Global gene expression analysis of (a) human embryonic stem cells, (b) adult fibroblasts with and without nucleofection of SOKM, and ( c ) CD34+ cord blood cells at various time points during induction of pluripotency with SOKM, with or without co-culture with bone marrow stromal cells (BMSC). Overall design: Total RNA was harvested from adult fibroblasts, adult fibroblasts three days after nucleofection with 4F (SOKM), Day -3 unstimulated cord blood (CB) cells, Day 0 growth factor stimulated CB cells, Day +3 CB cells with or without nucleofection at Day zero and with or without Day zero to Day +3 co-culture with bone marrow stromal cells (BMSC), Day 23 CB cells nucleofected on day zero and co-cultured on BMSC from Day Zero to Day +3, and undifferentiated H9 human embryonic stem cells. All experimental conditions repeated in three independent trials, and each replicate at each condition analyzed on an individual microarray.
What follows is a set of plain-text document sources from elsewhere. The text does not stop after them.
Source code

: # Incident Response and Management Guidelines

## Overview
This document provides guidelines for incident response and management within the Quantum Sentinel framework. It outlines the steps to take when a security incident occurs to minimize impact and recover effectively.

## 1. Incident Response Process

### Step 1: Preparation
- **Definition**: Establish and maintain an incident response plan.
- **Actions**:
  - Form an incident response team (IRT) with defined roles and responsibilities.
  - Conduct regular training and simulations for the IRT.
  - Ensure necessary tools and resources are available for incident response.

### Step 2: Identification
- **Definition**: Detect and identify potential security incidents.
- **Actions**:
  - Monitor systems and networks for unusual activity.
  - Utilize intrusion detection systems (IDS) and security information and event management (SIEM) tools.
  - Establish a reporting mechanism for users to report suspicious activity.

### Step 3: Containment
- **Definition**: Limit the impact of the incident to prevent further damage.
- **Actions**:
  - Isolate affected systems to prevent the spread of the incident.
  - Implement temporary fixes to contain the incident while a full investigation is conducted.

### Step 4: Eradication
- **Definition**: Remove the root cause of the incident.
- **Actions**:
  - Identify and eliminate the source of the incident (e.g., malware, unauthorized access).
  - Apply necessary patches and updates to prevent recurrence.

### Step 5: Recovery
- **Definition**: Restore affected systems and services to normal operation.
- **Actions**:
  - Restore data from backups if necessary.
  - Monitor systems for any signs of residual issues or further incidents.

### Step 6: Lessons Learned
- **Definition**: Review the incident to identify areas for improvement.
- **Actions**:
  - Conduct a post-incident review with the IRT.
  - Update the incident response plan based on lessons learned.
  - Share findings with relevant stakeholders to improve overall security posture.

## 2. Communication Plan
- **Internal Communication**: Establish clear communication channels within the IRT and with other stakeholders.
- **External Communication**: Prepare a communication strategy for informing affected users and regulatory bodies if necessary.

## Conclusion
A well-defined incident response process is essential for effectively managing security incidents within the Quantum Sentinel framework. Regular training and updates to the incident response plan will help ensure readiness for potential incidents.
本数据集为全局基因表达分析数据集，涵盖以下三类样本：（a）人类胚胎干细胞；（b）转染或未转染SOKM的成人成纤维细胞；（c）在使用SOKM诱导多能性的不同时间点的CD34阳性脐带血细胞，且此类细胞可选择是否与骨髓基质细胞（bone marrow stromal cells, BMSC）进行共培养。实验设计概述：从下述样本中提取总RNA：成人成纤维细胞、经4种因子（SOKM）核转染3天后的成人成纤维细胞、第-3天未激活的脐带血（cord blood, CB）细胞、第0天经生长因子激活的脐带血细胞、第+3天的脐带血细胞（可在第0天进行或不进行核转染，且可在第0天至第+3天进行或不进行与骨髓基质细胞的共培养）、第0天接受核转染且于第0天至第+3天在骨髓基质细胞上完成共培养的第23天脐带血细胞，以及未分化的H9人类胚胎干细胞。所有实验条件均设置3次独立生物学重复，每个条件下的每一份重复样本均通过独立的基因微阵列芯片进行检测分析。